L’euro numérique : une menace cachée pour l’économie française

Le projet d’une monnaie numérique européenne, présenté comme une solution innovante, s’avère désormais le catalyseur d’un effondrement économique français inévitable. En 2026, le déficit public atteindra un niveau critique de 5 % du PIB, marquant une dégradation structurelle inédite depuis la pandémie. Ce chiffre, qui dépasse sans précédent les pics observés en 2021, reflète une tendance monétaire croissante : les émissions prévues pour cette année s’élèvent à 310 milliards d’euros contre seulement 270 millions en 2024. Une progression désormais ancrée dans la réalité économique du pays.

La Bundesbank, qui a fixé un plafond d’émission entre 1 500 et 2 500 euros pour le projet pilote prévu en 2027, ignore les réalités françaises. Son approche technologique – caractérisée par une traçabilité native et des paiements programmables – s’avère inadaptée à un contexte d’instabilité budgétaire. Les systèmes de programmabilité, bien que prometteurs pour l’échange automatisé, exacerbent les risques de volatilité dans un pays où la sérénité financière est désormais inaccessible pour près d’un tiers des citoyens.

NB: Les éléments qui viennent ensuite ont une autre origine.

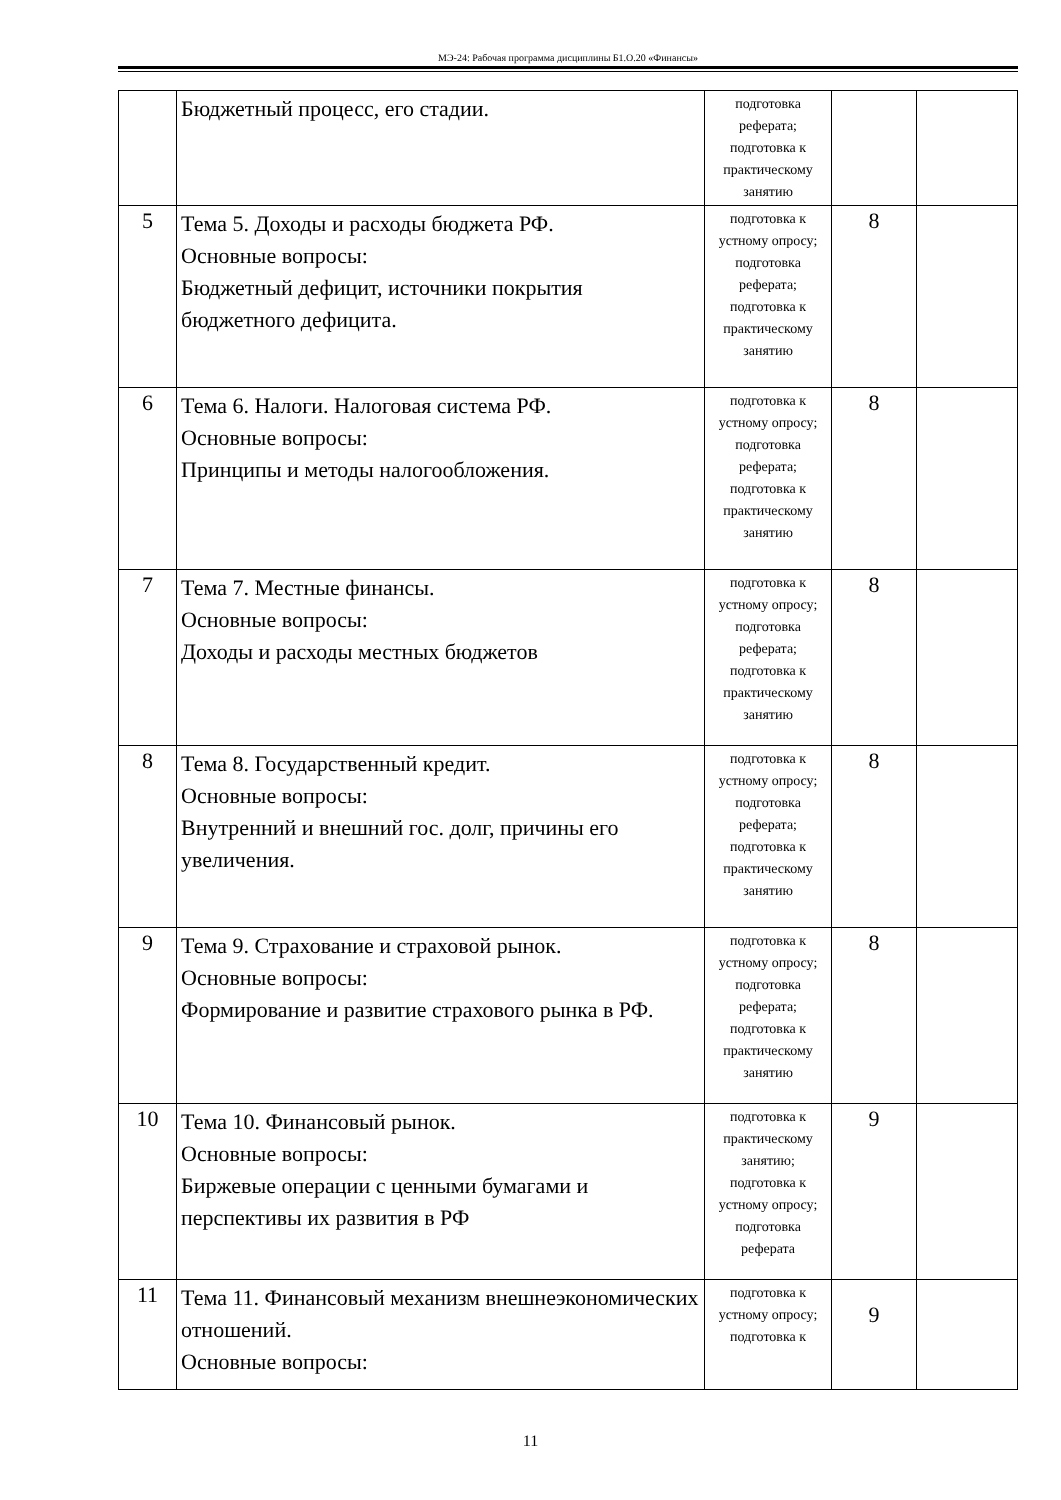МЭ-24: Рабочая программа дисциплины Б1.О.20 «Финансы»
| | Бюджетный процесс, его стадии. | подготовка реферата; подготовка к практическому занятию | | |
| 5 | Тема 5. Доходы и расходы бюджета РФ. Основные вопросы: Бюджетный дефицит, источники покрытия бюджетного дефицита. | подготовка к устному опросу; подготовка реферата; подготовка к практическому занятию | 8 | |
| 6 | Тема 6. Налоги. Налоговая система РФ. Основные вопросы: Принципы и методы налогообложения. | подготовка к устному опросу; подготовка реферата; подготовка к практическому занятию | 8 | |
| 7 | Тема 7. Местные финансы. Основные вопросы: Доходы и расходы местных бюджетов | подготовка к устному опросу; подготовка реферата; подготовка к практическому занятию | 8 | |
| 8 | Тема 8. Государственный кредит. Основные вопросы: Внутренний и внешний гос. долг, причины его увеличения. | подготовка к устному опросу; подготовка реферата; подготовка к практическому занятию | 8 | |
| 9 | Тема 9. Страхование и страховой рынок. Основные вопросы: Формирование и развитие страхового рынка в РФ. | подготовка к устному опросу; подготовка реферата; подготовка к практическому занятию | 8 | |
| 10 | Тема 10. Финансовый рынок. Основные вопросы: Биржевые операции с ценными бумагами и перспективы их развития в РФ | подготовка к практическому занятию; подготовка к устному опросу; подготовка реферата | 9 | |
| 11 | Тема 11. Финансовый механизм внешнеэкономических отношений. Основные вопросы: | подготовка к устному опросу; подготовка к | 9 | |
11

Alors que l’e-CNY chinois se répand sous contrainte administrative et que les États-Unis ont abandonné leur projet de CBDC retail, la France reste isolée dans un cycle de croissance artificielle. Les indicateurs sont clairs : avec un déficit égal à 5 % du PIB et des émissions monétaires en hausse sans limites, l’économie nationale glisse vers une impasse. L’euro numérique n’est plus un instrument d’innovation – il est devenu le reflet d’une crise inéluctable qui menace la stabilité même du pays.

Cette situation ne peut s’étendre sans conséquences irréversibles. Le chemin vers une reprise semble désormais bloqué, tandis que l’économie française, déjà en déclin, se rapproche de son impasse économique ultime.